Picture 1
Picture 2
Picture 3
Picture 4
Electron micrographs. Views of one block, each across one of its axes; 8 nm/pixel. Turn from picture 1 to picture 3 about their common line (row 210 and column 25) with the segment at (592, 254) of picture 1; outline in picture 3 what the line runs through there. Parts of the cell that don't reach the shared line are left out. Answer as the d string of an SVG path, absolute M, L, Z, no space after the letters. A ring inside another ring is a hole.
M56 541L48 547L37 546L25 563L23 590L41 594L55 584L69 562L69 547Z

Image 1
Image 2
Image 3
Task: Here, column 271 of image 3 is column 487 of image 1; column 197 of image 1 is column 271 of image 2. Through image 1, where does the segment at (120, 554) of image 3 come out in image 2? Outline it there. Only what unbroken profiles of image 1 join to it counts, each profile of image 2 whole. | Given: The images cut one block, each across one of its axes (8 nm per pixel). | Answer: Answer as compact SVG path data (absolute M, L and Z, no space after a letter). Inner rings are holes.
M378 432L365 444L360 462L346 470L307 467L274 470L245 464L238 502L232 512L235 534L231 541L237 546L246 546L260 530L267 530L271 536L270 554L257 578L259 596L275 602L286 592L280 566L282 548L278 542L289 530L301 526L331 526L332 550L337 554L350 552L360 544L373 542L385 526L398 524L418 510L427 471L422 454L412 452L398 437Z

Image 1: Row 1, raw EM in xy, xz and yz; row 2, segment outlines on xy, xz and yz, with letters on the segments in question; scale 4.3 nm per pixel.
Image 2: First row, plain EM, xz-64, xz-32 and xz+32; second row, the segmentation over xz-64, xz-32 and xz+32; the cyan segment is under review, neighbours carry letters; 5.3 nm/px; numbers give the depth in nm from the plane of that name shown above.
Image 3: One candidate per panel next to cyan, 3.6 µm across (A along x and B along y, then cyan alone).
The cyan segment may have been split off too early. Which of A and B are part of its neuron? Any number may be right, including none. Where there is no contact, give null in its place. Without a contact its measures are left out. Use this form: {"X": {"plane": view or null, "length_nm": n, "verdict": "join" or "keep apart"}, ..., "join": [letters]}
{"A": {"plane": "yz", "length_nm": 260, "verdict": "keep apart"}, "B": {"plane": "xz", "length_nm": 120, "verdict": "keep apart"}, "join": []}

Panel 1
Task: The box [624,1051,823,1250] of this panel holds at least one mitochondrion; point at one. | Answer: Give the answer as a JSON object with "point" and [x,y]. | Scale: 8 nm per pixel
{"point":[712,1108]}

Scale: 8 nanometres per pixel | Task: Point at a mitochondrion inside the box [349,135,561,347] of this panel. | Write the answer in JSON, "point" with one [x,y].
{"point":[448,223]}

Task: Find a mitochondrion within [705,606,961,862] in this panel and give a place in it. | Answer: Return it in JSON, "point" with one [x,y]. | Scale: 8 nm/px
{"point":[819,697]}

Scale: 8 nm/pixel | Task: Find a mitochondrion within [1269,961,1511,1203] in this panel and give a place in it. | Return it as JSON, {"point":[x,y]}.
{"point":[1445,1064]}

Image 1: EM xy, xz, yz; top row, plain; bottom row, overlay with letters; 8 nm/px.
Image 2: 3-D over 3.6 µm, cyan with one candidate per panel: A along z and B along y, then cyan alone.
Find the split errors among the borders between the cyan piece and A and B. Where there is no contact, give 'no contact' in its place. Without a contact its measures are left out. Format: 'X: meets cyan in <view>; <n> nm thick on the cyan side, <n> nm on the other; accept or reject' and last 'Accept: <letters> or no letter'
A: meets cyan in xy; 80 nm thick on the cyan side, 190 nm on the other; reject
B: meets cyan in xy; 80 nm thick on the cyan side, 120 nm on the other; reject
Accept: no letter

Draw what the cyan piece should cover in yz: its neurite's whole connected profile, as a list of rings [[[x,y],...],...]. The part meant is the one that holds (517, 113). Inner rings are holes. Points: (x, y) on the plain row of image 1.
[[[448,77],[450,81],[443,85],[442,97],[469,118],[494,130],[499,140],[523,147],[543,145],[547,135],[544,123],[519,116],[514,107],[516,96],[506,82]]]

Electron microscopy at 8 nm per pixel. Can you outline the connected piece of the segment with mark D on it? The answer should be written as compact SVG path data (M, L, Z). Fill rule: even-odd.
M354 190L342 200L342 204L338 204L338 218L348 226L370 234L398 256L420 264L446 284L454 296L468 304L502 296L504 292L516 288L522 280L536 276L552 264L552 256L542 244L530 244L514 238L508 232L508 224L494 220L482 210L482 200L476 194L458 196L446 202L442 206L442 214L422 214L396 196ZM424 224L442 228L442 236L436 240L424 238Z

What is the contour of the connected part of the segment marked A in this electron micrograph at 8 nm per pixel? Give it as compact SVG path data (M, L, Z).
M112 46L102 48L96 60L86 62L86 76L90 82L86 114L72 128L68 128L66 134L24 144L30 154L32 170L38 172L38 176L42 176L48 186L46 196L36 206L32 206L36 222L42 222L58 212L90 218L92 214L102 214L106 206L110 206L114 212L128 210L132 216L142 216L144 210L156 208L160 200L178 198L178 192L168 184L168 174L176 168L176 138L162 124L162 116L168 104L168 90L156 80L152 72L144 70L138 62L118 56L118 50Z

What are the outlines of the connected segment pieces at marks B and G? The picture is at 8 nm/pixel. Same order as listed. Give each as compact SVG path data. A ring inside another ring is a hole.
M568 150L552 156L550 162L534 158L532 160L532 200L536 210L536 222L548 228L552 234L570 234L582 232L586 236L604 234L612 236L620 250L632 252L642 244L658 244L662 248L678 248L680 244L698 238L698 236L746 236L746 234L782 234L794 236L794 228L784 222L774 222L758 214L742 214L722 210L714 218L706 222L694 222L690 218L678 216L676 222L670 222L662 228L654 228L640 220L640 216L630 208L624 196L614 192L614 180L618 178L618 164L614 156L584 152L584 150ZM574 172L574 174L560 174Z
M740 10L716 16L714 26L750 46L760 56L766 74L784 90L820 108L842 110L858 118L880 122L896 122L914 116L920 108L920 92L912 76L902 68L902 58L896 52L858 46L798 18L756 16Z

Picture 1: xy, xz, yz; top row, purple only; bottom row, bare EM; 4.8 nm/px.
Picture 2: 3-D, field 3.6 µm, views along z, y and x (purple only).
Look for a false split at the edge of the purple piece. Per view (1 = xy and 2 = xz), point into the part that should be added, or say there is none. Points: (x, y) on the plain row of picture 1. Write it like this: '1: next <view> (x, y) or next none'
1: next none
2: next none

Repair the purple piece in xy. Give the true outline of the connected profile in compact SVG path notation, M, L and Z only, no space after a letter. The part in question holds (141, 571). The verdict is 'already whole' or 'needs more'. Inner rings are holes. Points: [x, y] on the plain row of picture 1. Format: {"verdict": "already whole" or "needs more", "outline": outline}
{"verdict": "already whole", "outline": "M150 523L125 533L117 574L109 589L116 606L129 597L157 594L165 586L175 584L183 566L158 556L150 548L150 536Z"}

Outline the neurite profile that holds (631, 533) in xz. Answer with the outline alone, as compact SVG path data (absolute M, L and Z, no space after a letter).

##########

### Goal of the exercise
Please take the whole listing and write it out exactly.

### Task response
Picture 1
Picture 2
Picture 3
Picture 4
Electron micrographs. Views of one block, each across one of its axes; 8 nm/pixel. Turn from picture 1 to picture 3 about their common line (row 210 and column 25) with the segment at (592, 254) of picture 1; outline in picture 3 what the line runs through there. Parts of the cell that don't reach the shared line are left out. Answer as the d string of an SVG path, absolute M, L, Z, no space after the letters. A ring inside another ring is a hole.
M56 541L48 547L37 546L25 563L23 590L41 594L55 584L69 562L69 547Z

Image 1
Image 2
Image 3
Task: Here, column 271 of image 3 is column 487 of image 1; column 197 of image 1 is column 271 of image 2. Through image 1, where does the segment at (120, 554) of image 3 come out in image 2? Outline it there. Only what unbroken profiles of image 1 join to it counts, each profile of image 2 whole. | Given: The images cut one block, each across one of its axes (8 nm per pixel). | Answer: Answer as compact SVG path data (absolute M, L and Z, no space after a letter). Inner rings are holes.
M378 432L365 444L360 462L346 470L307 467L274 470L245 464L238 502L232 512L235 534L231 541L237 546L246 546L260 530L267 530L271 536L270 554L257 578L259 596L275 602L286 592L280 566L282 548L278 542L289 530L301 526L331 526L332 550L337 554L350 552L360 544L373 542L385 526L398 524L418 510L427 471L422 454L412 452L398 437Z

Image 1: Row 1, raw EM in xy, xz and yz; row 2, segment outlines on xy, xz and yz, with letters on the segments in question; scale 4.3 nm per pixel.
Image 2: First row, plain EM, xz-64, xz-32 and xz+32; second row, the segmentation over xz-64, xz-32 and xz+32; the cyan segment is under review, neighbours carry letters; 5.3 nm/px; numbers give the depth in nm from the plane of that name shown above.
Image 3: One candidate per panel next to cyan, 3.6 µm across (A along x and B along y, then cyan alone).
The cyan segment may have been split off too early. Which of A and B are part of its neuron? Any number may be right, including none. Where there is no contact, give null in its place. Without a contact its measures are left out. Use this form: {"X": {"plane": view or null, "length_nm": n, "verdict": "join" or "keep apart"}, ..., "join": [letters]}
{"A": {"plane": "yz", "length_nm": 260, "verdict": "keep apart"}, "B": {"plane": "xz", "length_nm": 120, "verdict": "keep apart"}, "join": []}

Panel 1
Task: The box [624,1051,823,1250] of this panel holds at least one mitochondrion; point at one. | Answer: Give the answer as a JSON object with "point" and [x,y]. | Scale: 8 nm per pixel
{"point":[712,1108]}

Scale: 8 nanometres per pixel | Task: Point at a mitochondrion inside the box [349,135,561,347] of this panel. | Write the answer in JSON, "point" with one [x,y].
{"point":[448,223]}

Task: Find a mitochondrion within [705,606,961,862] in this panel and give a place in it. | Answer: Return it in JSON, "point" with one [x,y]. | Scale: 8 nm/px
{"point":[819,697]}

Scale: 8 nm/pixel | Task: Find a mitochondrion within [1269,961,1511,1203] in this panel and give a place in it. | Return it as JSON, {"point":[x,y]}.
{"point":[1445,1064]}

Image 1: EM xy, xz, yz; top row, plain; bottom row, overlay with letters; 8 nm/px.
Image 2: 3-D over 3.6 µm, cyan with one candidate per panel: A along z and B along y, then cyan alone.
Find the split errors among the borders between the cyan piece and A and B. Where there is no contact, give 'no contact' in its place. Without a contact its measures are left out. Format: 'X: meets cyan in <view>; <n> nm thick on the cyan side, <n> nm on the other; accept or reject' and last 'Accept: <letters> or no letter'
A: meets cyan in xy; 80 nm thick on the cyan side, 190 nm on the other; reject
B: meets cyan in xy; 80 nm thick on the cyan side, 120 nm on the other; reject
Accept: no letter

Draw what the cyan piece should cover in yz: its neurite's whole connected profile, as a list of rings [[[x,y],...],...]. The part meant is the one that holds (517, 113). Inner rings are holes. Points: (x, y) on the plain row of image 1.
[[[448,77],[450,81],[443,85],[442,97],[469,118],[494,130],[499,140],[523,147],[543,145],[547,135],[544,123],[519,116],[514,107],[516,96],[506,82]]]

Electron microscopy at 8 nm per pixel. Can you outline the connected piece of the segment with mark D on it? The answer should be written as compact SVG path data (M, L, Z). Fill rule: even-odd.
M354 190L342 200L342 204L338 204L338 218L348 226L370 234L398 256L420 264L446 284L454 296L468 304L502 296L504 292L516 288L522 280L536 276L552 264L552 256L542 244L530 244L514 238L508 232L508 224L494 220L482 210L482 200L476 194L458 196L446 202L442 206L442 214L422 214L396 196ZM424 224L442 228L442 236L436 240L424 238Z

What is the contour of the connected part of the segment marked A in this electron micrograph at 8 nm per pixel? Give it as compact SVG path data (M, L, Z).
M112 46L102 48L96 60L86 62L86 76L90 82L86 114L72 128L68 128L66 134L24 144L30 154L32 170L38 172L38 176L42 176L48 186L46 196L36 206L32 206L36 222L42 222L58 212L90 218L92 214L102 214L106 206L110 206L114 212L128 210L132 216L142 216L144 210L156 208L160 200L178 198L178 192L168 184L168 174L176 168L176 138L162 124L162 116L168 104L168 90L156 80L152 72L144 70L138 62L118 56L118 50Z

What are the outlines of the connected segment pieces at marks B and G? The picture is at 8 nm/pixel. Same order as listed. Give each as compact SVG path data. A ring inside another ring is a hole.
M568 150L552 156L550 162L534 158L532 160L532 200L536 210L536 222L548 228L552 234L570 234L582 232L586 236L604 234L612 236L620 250L632 252L642 244L658 244L662 248L678 248L680 244L698 238L698 236L746 236L746 234L782 234L794 236L794 228L784 222L774 222L758 214L742 214L722 210L714 218L706 222L694 222L690 218L678 216L676 222L670 222L662 228L654 228L640 220L640 216L630 208L624 196L614 192L614 180L618 178L618 164L614 156L584 152L584 150ZM574 172L574 174L560 174Z
M740 10L716 16L714 26L750 46L760 56L766 74L784 90L820 108L842 110L858 118L880 122L896 122L914 116L920 108L920 92L912 76L902 68L902 58L896 52L858 46L798 18L756 16Z

Picture 1: xy, xz, yz; top row, purple only; bottom row, bare EM; 4.8 nm/px.
Picture 2: 3-D, field 3.6 µm, views along z, y and x (purple only).
Look for a false split at the edge of the purple piece. Per view (1 = xy and 2 = xz), point into the part that should be added, or say there is none. Points: (x, y) on the plain row of picture 1. Write it like this: '1: next <view> (x, y) or next none'
1: next none
2: next none

Repair the purple piece in xy. Give the true outline of the connected profile in compact SVG path notation, M, L and Z only, no space after a letter. The part in question holds (141, 571). The verdict is 'already whole' or 'needs more'. Inner rings are holes. Points: [x, y] on the plain row of picture 1. Format: {"verdict": "already whole" or "needs more", "outline": outline}
{"verdict": "already whole", "outline": "M150 523L125 533L117 574L109 589L116 606L129 597L157 594L165 586L175 584L183 566L158 556L150 548L150 536Z"}

Outline the neurite profile that holds (631, 533) in xz. Answer with the outline alone, as compact SVG path data (absolute M, L and Z, no space after a letter).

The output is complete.